#### BRIEF:
Keep to one stretch of the data below, the lines from the one with "با نمایندگی" up to and including the one with "نادرست از دستگاه می باشد.", and return that stretch exactly.

INPUT FOR THIS TASK Block Start

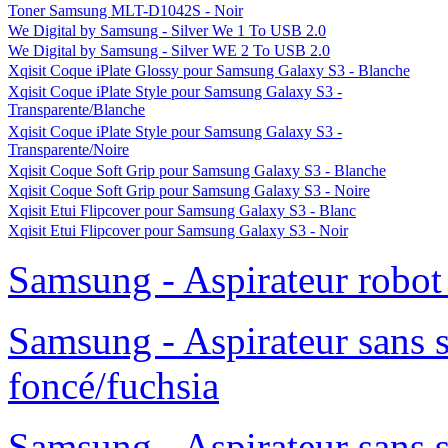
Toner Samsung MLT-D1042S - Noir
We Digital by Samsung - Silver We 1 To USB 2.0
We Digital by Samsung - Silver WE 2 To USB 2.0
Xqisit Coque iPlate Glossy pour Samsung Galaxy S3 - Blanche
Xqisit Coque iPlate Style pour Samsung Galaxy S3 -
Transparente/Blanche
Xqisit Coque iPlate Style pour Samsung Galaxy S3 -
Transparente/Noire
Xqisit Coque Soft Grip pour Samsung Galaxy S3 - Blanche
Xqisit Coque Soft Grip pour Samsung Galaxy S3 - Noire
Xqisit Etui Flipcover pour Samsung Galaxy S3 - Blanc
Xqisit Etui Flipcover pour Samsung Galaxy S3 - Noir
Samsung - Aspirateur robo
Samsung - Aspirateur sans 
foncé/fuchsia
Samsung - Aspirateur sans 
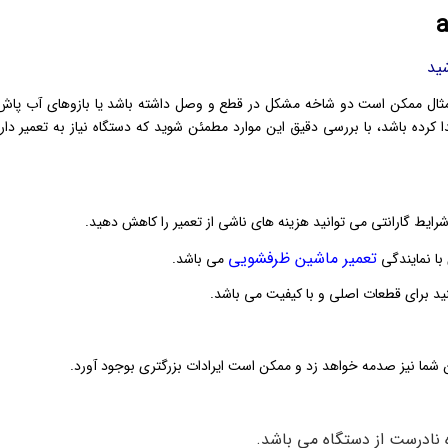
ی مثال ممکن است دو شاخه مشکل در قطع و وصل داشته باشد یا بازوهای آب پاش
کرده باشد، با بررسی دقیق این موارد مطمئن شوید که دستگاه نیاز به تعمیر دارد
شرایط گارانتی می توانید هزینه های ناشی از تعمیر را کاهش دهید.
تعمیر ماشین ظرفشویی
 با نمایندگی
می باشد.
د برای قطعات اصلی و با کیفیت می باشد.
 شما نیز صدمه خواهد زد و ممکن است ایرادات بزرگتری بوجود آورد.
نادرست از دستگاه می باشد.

INPUT FOR THIS TASK Block End
INPUT FOR THIS TASK Block Start

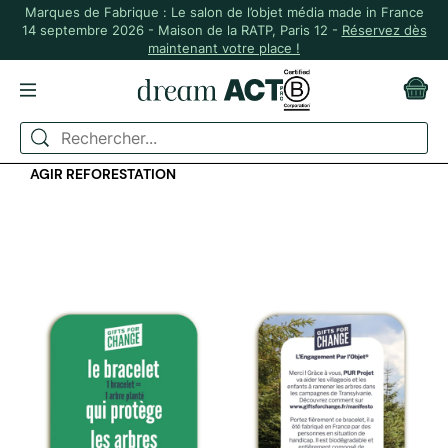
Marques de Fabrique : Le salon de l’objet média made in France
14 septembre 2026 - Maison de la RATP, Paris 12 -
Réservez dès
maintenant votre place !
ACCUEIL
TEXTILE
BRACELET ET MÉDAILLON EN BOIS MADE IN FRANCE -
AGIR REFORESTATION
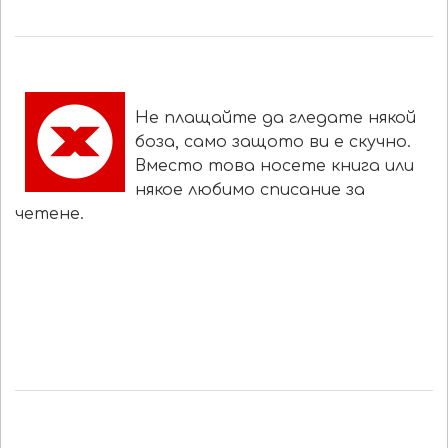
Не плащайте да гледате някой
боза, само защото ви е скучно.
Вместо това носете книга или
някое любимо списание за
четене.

INPUT FOR THIS TASK Block End

#### WRITTEN RESPONSE:
 با نمایندگی
می باشد.
د برای قطعات اصلی و با کیفیت می باشد.
 شما نیز صدمه خواهد زد و ممکن است ایرادات بزرگتری بوجود آورد.
نادرست از دستگاه می باشد.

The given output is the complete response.